Saved entries

((

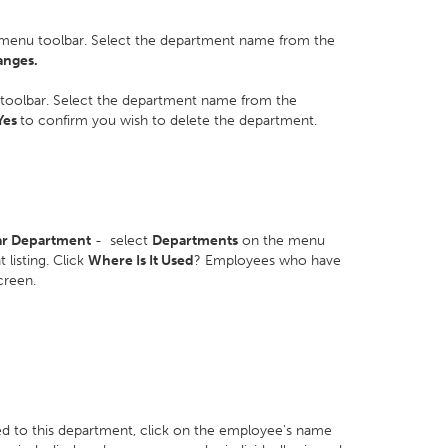
menu toolbar. Select the department name from the
anges.
toolbar. Select the department name from the
Yes
to confirm you wish to delete the department.
lar Department
- select
Departments
on the menu
listing. Click
Where Is It Used
? Employees who have
screen.
ed to this department, click on the employee's name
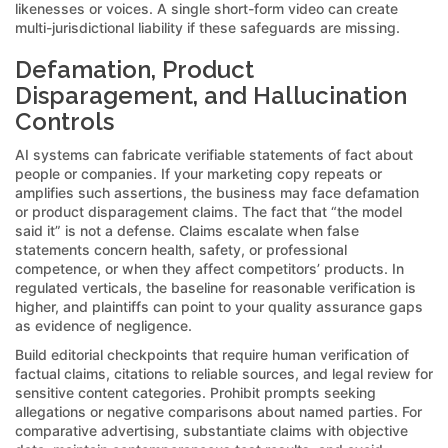
likenesses or voices. A single short-form video can create
multi-jurisdictional liability if these safeguards are missing.
Defamation, Product
Disparagement, and Hallucination
Controls
AI systems can fabricate verifiable statements of fact about
people or companies. If your marketing copy repeats or
amplifies such assertions, the business may face defamation
or product disparagement claims. The fact that “the model
said it” is not a defense. Claims escalate when false
statements concern health, safety, or professional
competence, or when they affect competitors’ products. In
regulated verticals, the baseline for reasonable verification is
higher, and plaintiffs can point to your quality assurance gaps
as evidence of negligence.
Build editorial checkpoints that require human verification of
factual claims, citations to reliable sources, and legal review for
sensitive content categories. Prohibit prompts seeking
allegations or negative comparisons about named parties. For
comparative advertising, substantiate claims with objective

))

#### Written task
Transcribe each entry above exactly, apart from the pictures.

#### Output
menu toolbar. Select the department name from the
anges.
toolbar. Select the department name from the
Yes
to confirm you wish to delete the department.
lar Department
- select
Departments
on the menu
listing. Click
Where Is It Used
? Employees who have
screen.
ed to this department, click on the employee's name
likenesses or voices. A single short-form video can create
multi-jurisdictional liability if these safeguards are missing.
Defamation, Product
Disparagement, and Hallucination
Controls
AI systems can fabricate verifiable statements of fact about
people or companies. If your marketing copy repeats or
amplifies such assertions, the business may face defamation
or product disparagement claims. The fact that “the model
said it” is not a defense. Claims escalate when false
statements concern health, safety, or professional
competence, or when they affect competitors’ products. In
regulated verticals, the baseline for reasonable verification is
higher, and plaintiffs can point to your quality assurance gaps
as evidence of negligence.
Build editorial checkpoints that require human verification of
factual claims, citations to reliable sources, and legal review for
sensitive content categories. Prohibit prompts seeking
allegations or negative comparisons about named parties. For
comparative advertising, substantiate claims with objective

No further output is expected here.